▸ **PROBLEM REQUIREMENTS**
Your task is to copy every line below that contains the word "paint".

Saved entries
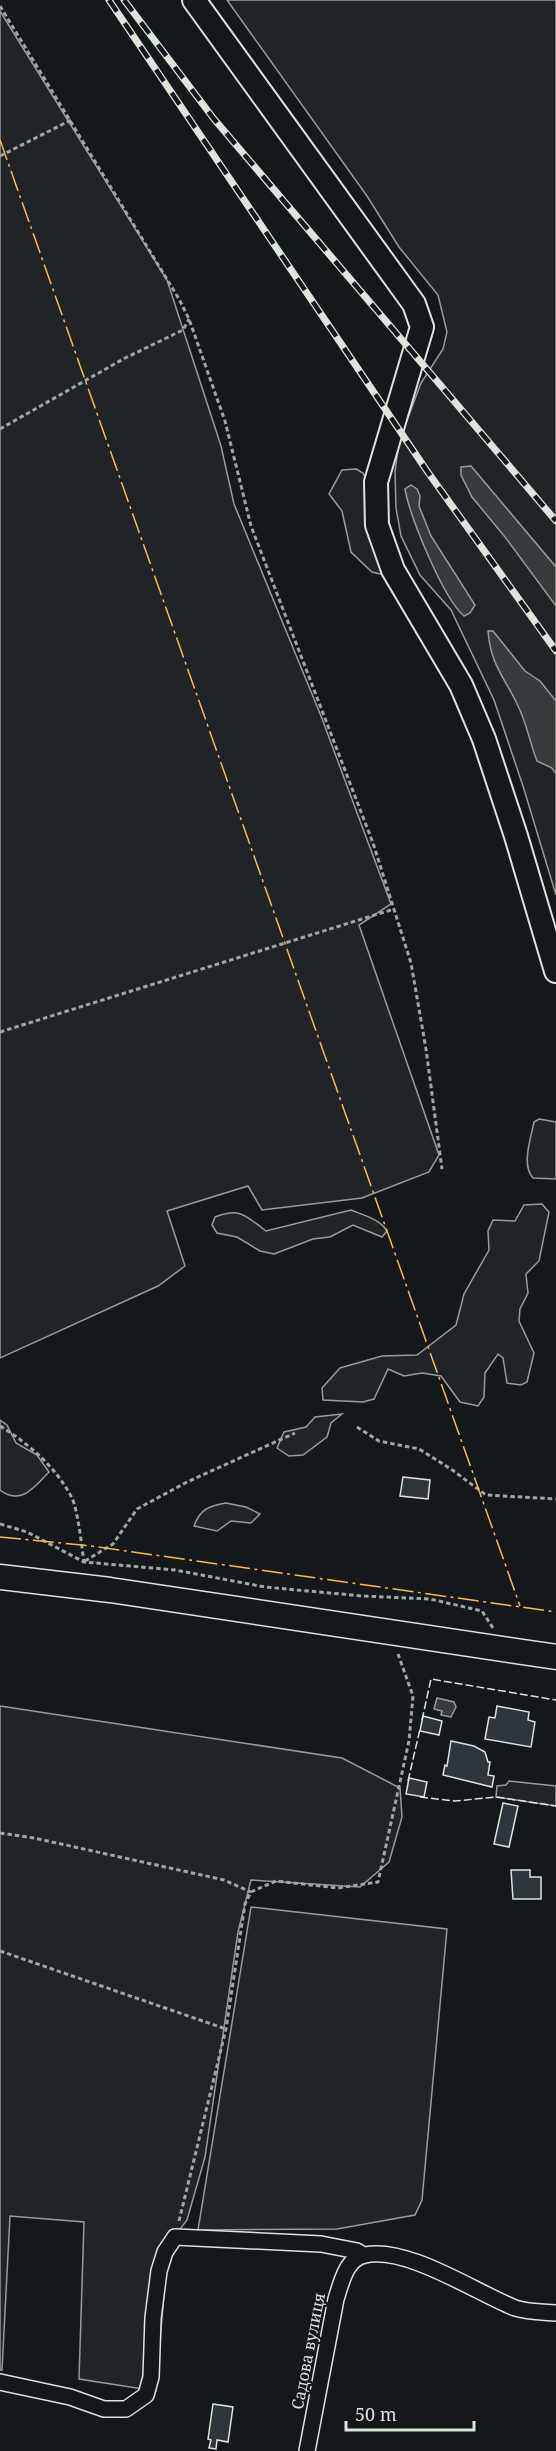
<svg xmlns="http://www.w3.org/2000/svg" width="556" height="2451" viewBox="0 0 556 2451" font-family="'Noto Serif',serif">
  <style>
    .green { fill: #202428; stroke: #939e99; stroke-width: 1.5 }
    .water { fill: #363b3e; stroke: #939e99; stroke-width: 1.5 }
    .building { fill: #2c363c; stroke: #d8e6dc; stroke-width: 1.5 }
    .lines { fill: none; stroke-linecap: round; stroke-linejoin: round }
    .street-casing { stroke: #d8e6dc; stroke-width: 18 }
    .secondary-casing { stroke: #d8e6dc; stroke-width: 26 }
    .primary-casing { stroke: #d8e6dc; stroke-width: 27 }
    .path { stroke: #9da8a2; stroke-width: 3; stroke-dasharray: 4.5 3; stroke-linecap: butt }
    .street { stroke: #14181c; stroke-width: 15 }
    .secondary { stroke: #14181c; stroke-width: 22 }
    .primary { stroke: #14181c; stroke-width: 24 }
    .rail-casing { stroke: #d8e6dc; stroke-width: 7 }
    .rail { stroke: #14181c; stroke-width: 4.5; stroke-dasharray: 14; stroke-linecap: butt }
    .fence { stroke: #d8e6dc; stroke-width: 1.5; stroke-dasharray: 8 3; stroke-linecap: butt }
    .power { stroke: #ffb74d; stroke-width: 1.5; stroke-dasharray: 21 4.5 3 4.5; stroke-linecap: butt }
    .labels { text-anchor: middle; dominant-baseline: central; stroke-width: 4.5; stroke-linejoin: round; paint-order: stroke }
    .street-label { font-size: 16px; fill: #d8e6dc; stroke: #14181c }
  </style>
  <rect width="100%" height="100%" fill="#14181c"/>
  <g class="green">
    <path d="M227 0H556V895L523 786 494 700 451 610 420 575 401 536 396 508 395 472 399 442 421 383 443 349 447 332 438 295 399 247 367 196Z"/>
    <path d="M0 11 167 280 221 446 234 504 321 716 391 904 359 925 439 1155 429 1172 362 1198 262 1210 248 1186 167 1211 185 1266 158 1286 0 1358Z"/>
    <path d="M356 469 363 473 368 483 384 572 380 574 372 572 351 552 342 511 329 494 342 470Z"/>
    <path d="M539 1119 556 1122V1179L533 1178C521 1165 531 1138 534 1122Z"/>
    <path d="M542 1204 549 1212 539 1261 526 1274 528 1293 520 1309 519 1321 534 1353 527 1382 521 1385 507 1383 503 1358 498 1354 485 1373 484 1397 478 1406 460 1402 441 1376 422 1373 404 1376 388 1369 374 1399 363 1402 323 1400 322 1388 340 1368 382 1356 417 1355 456 1325 464 1294 489 1250 488 1231 493 1220 515 1221 524 1205Z"/>
    <path d="M351 1210C363 1215 380 1219 387 1231L382 1237 353 1225 330 1237 313 1239 274 1254 260 1251 237 1237 217 1233 212 1225 215 1217C242 1207 245 1216 266 1231Z"/>
    <path d="M342 1414 331 1423 327 1437 303 1455 289 1456 277 1448 284 1432 306 1427 315 1417Z"/>
    <path d="M0 1420 7 1425 16 1443 37 1455 49 1472C34 1487 22 1506 0 1490Z"/>
    <path d="M226 1503 246 1507 260 1514 251 1523 231 1521 217 1531 194 1526C200 1509 209 1506 226 1503Z"/>
    <path d="M0 1706 342 1758 400 1788 402 1817 389 1862 360 1887 251 1880 238 1932 205 2157 187 2220 168 2245 156 2391 79 2379 84 2222 10 2216 2 2370H0Z"/>
    <path d="M509 1781 556 1786V1806L496 1797 497 1786 506 1785Z"/>
    <path d="M251 1907 447 1929 422 2200 415 2215 337 2229 198 2230Z"/>
  </g>
  <g class="water">
    <path d="M471 466 556 567V606L505 537 472 497 461 475V467Z"/>
    <path d="M411 485 417 489 420 496 419 506 431 536 475 605 470 613 464 616C443 598 410 517 405 489Z"/>
    <path d="M488 631H493L525 671 540 681 556 701V774L552 768 537 761C530 743 527 725 519 708 505 677 491 667 488 631Z"/>
    <path d="M437 1698 454 1702 456 1707 451 1717 441 1715 442 1711 434 1709Z"/>
  </g>
  <g class="building">
    <path d="M403 1477 430 1480 428 1499 400 1496Z"/>
    <path d="M497 1706 529 1712 528 1720 535 1722 531 1747 485 1739 489 1717 495 1718Z"/>
    <path d="M423 1716 442 1721 439 1735 420 1731Z"/>
    <path d="M451 1741 474 1746 485 1752 488 1762H490L488 1775 494 1776 492 1787 443 1775 445 1765 447 1766Z"/>
    <path d="M409 1778 427 1782 424 1797 406 1794Z"/>
    <path d="M503 1803 518 1806 509 1847 494 1844Z"/>
    <path d="M511 1870H530V1877H541V1899H513Z"/>
    <path d="M213 2404 233 2407 228 2442 217 2440 216 2449 209 2448 211 2440 208 2439Z"/>
  </g>
  <g class="lines">
    <g class="street-casing">
      <g id="street">
        <path d="M0 2382 70 2397 104 2409H126L146 2395 151 2377 153 2318 159 2271 165 2252 175 2237 321 2244 357 2251 363 2255"/>
        <path d="M307 2451 336 2299C341 2284 346 2258 365 2255 407 2246 475 2292 515 2308 527 2312 543 2312 556 2313"/>
      </g>
    </g>
    <g class="secondary-casing">
      <path id="secondary" d="M194 0 414 304 422 327 376 482 377 525 393 570 461 685 484 739 516 836 556 971"/>
    </g>
    <g class="primary-casing">
      <path id="primary" d="M0 1577 110 1590 556 1657"/>
    </g>
    <g class="path">
      <path d="M0 6 179 299 189 319 225 421 251 526 373 843 411 963 426 1049 442 1169"/>
      <path d="M0 156 71 120"/>
      <path d="M0 429 125 358 183 330 189 319"/>
      <path d="M0 1032 394 909"/>
      <path d="M0 1426C29 1444 56 1467 72 1498 78 1511 82 1548 84 1563"/>
      <path d="M357 1427 379 1441 419 1449 451 1469 486 1495 556 1499"/>
      <path d="M0 1524 27 1532 84 1562 175 1570 265 1587 362 1596 430 1599 482 1611 493 1628"/>
      <path d="M85 1561 113 1544 137 1509 187 1482 295 1433"/>
      <path d="M0 1833 34 1838 224 1880 251 1892"/>
      <path d="M0 1951 226 2029"/>
      <path d="M179 2221 226 2029 245 1904 251 1892 276 1881 338 1888 378 1882 409 1741 413 1696 398 1654"/>
    </g>
    <use href="#street" class="street"/>
    <use href="#secondary" class="secondary"/>
    <use href="#primary" class="primary"/>
    <g class="rail-casing">
      <g id="rail">
        <path d="M109 0 427 471 556 651"/>
        <path d="M124 0 214 119 556 521"/>
      </g>
    </g>
    <use href="#rail" class="rail"/>
    <g class="fence">
      <path d="M422 1720 431 1679 556 1700"/>
      <path d="M408 1781 420 1729"/>
      <path d="M420 1797 455 1801 496 1797 556 1806"/>
    </g>
    <g class="power">
      <path d="M0 140 520 1606"/>
      <path d="M0 1537 91 1546 556 1612"/>
    </g>
  </g>
  <g class="labels">
    <g class="street-label">
      <text transform="translate(308 2351) rotate(-79)">Садова вулиця</text>
    </g>
  </g>
  <path d="M346 2421v9h128v-9" fill="none" stroke="#d8e6dc" stroke-width="3"/>
  <text x="355" y="2421" font-size="18" fill="#d8e6dc" stroke="#14181c" stroke-width="4.5" paint-order="stroke">50 m</text>
</svg>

▸ **RESPONSE TO THIS TASK**
    .labels { text-anchor: middle; dominant-baseline: central; stroke-width: 4.5; stroke-linejoin: round; paint-order: stroke }
  <text x="355" y="2421" font-size="18" fill="#d8e6dc" stroke="#14181c" stroke-width="4.5" paint-order="stroke">50 m</text>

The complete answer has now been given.